It's one thing if baby boomers who've been Martha Stewart fans for years embrace her new line of products being rolled out exclusively at Macy's stores.
But when a third of the brides who registered at the department store chain in July chose Ms. Stewart's intricately layered bedding ensembles, exquisitely coordinated towels and clever kitchen gadgets, that gives officials hope the new brand is reaching a younger audience, too.
"It's really encompassing a wide range of customers," said Rick Deverts, regional merchandise manager for Macy's home department, as he lead a tour yesterday through the highlights of Ms. Stewart's new 2,000-piece line on display at the chain's Ross Park Mall store.
As usual, Ms. Stewart is on top of the latest trend with her most recent business venture. The launch, which is the biggest brand introduction in the history of now-bigger-than-ever Macy's, comes as retailers are rapidly adopting, birthing and even abandoning brand names to set themselves apart.

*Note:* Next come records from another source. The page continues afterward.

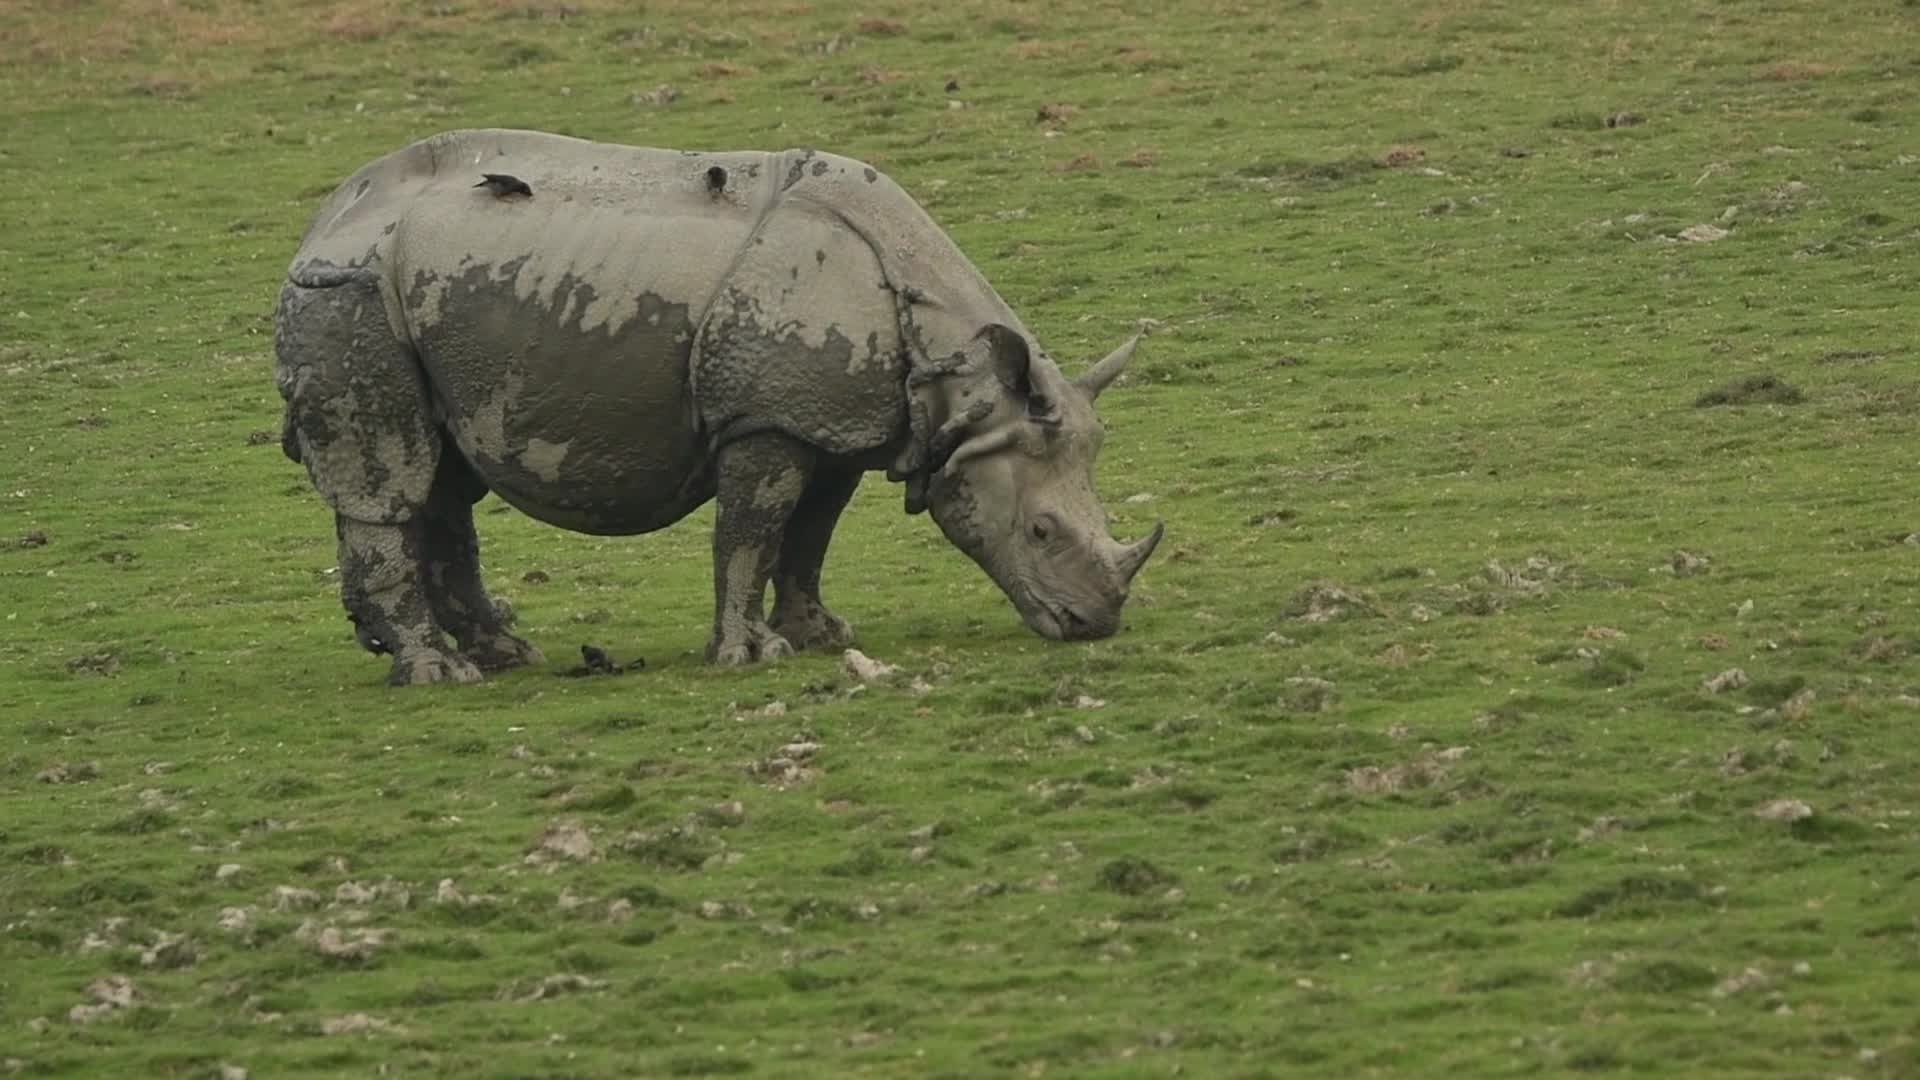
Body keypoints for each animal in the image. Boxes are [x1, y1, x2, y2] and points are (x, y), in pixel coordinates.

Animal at [274, 129, 1162, 685]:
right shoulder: (766, 419)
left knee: (441, 479)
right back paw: (440, 674)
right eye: (1041, 531)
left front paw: (821, 635)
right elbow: (753, 531)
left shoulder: (828, 421)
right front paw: (747, 656)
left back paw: (505, 655)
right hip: (348, 295)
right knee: (389, 475)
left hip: (421, 300)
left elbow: (810, 534)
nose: (1092, 622)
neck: (960, 379)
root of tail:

Brand exclusivity was seen as one of the great lessons of the department store sales slide of years past. Critics noted that all too often competitors carried the same brands and the same styles. Too often consumers either looked for the cheapest shirt or went into the mall in search of a specialty store offering something different.
Many thought Macy's came out on top of rival May Department Stores, which it acquired two years ago, because it learned the lesson of carrying exclusive lines before the other guy did.
Lately the trend hasn't been just about adding private label brands, those in-house lines that tend to be more profitable for retailers because they're not sharing the proceeds with another company. Of particular interest are brands that, like the new Martha Stewart line, carry a widely recognized name.
Such exclusive lines ride the fast track to consumer acceptance without requiring months or years of building an identity.
As Dick's Sporting Goods Chairman Edward Stack explained to an analyst this week, so-called "private brands" are more recognizable than "private label brands." For example, a recent licensing deal to use the Field & Stream brand on an expanded outdoor line should pay off quickly for the Findlay sporting goods chain because consumers will recognize the name.
Dick's also has a deal to be the exclusive retailer for baseball products carrying the established Adidas name and Mr. Stack confirmed his team is scouting for more opportunities. "We are looking at a couple of other ones," he said, declining to give more detail.
Next spring, J.C. Penney is planning its largest ever brand launch -- a new exclusive line called American Living being done in conjunction with Polo Ralph Lauren that will involve clothing, home goods and accessories. Earlier brand introductions brought in names such as Chris Madden and Nicole Miller.
Next month, Kohl's should roll out its new Simply Vera by Vera Wang and Food Network lines, following launches earlier this year of Tony Hawk shoes, Elle women's apparel, Casa Cristina home furnishings line and Daisy Fuentes collections.
Even Bon-Ton Stores, a smaller department store operator based in York, got in on the act earlier this year announcing an exclusive KN Karen Neuburger line of home goods. Retailers' push to carry exclusive brands has put pressure on vendors, many of whom could once count on supplying the same popular lines to competing stores.
Polo Ralph Lauren, for one, has adapted by moving on several fronts. In addition to the American Living brand planned exclusively for Penney's, the company this year launched Chaps Home with Kohl's. Meanwhile, its namesake brand is still found in Macy's stores and the company has opened more of its own specialty stores.
Liz Claiborne Inc. created two lines for Penney -- Liz & Co. as well as Concepts by Claiborne -- that might help offset reduced orders from traditional department store customers.
Still, Liz Claiborne is considering divesting a number of brands, including Dana Buchman, Ellen Tracy, Sigrid Olsen and Tint. The industry has already seen a number of brands changing hands among various players.
Macy's, which trimmed a number of private label lines after acquiring Kaufmann's parent May, might even consider becoming a brand buyer. "Obviously, it would be wrong of us to ignore what's happening," said Karen Hoguet, the retailer's chief financial officer, in a recent conference call to discuss earnings.
For the next few weeks, the department store's attention will be focused on the $35.99 sets of Euro pillows, the $24.99 stainless steel cocktail shakers and the $9.99 sugar cookie mixes that are all part of the new Martha Stewart Collection. A national advertising campaign is scheduled to launch in September.
Mr. Deverts hasn't had questions yet from customers confused by the connection with Kmart, where the home celebrity has had a line of merchandise for years -- although sales declined there in the second quarter.
Macy's officials hope consumers find something new in their collection, which draws from styles in Ms. Stewart's home and personal interests.
The leaf green towels, for example, are the celebrity's favorite color -- and meet her exacting specifications. Mr. Deverts said Macy's had to try more than once to get the absorbency right. "It's truly a collaboration."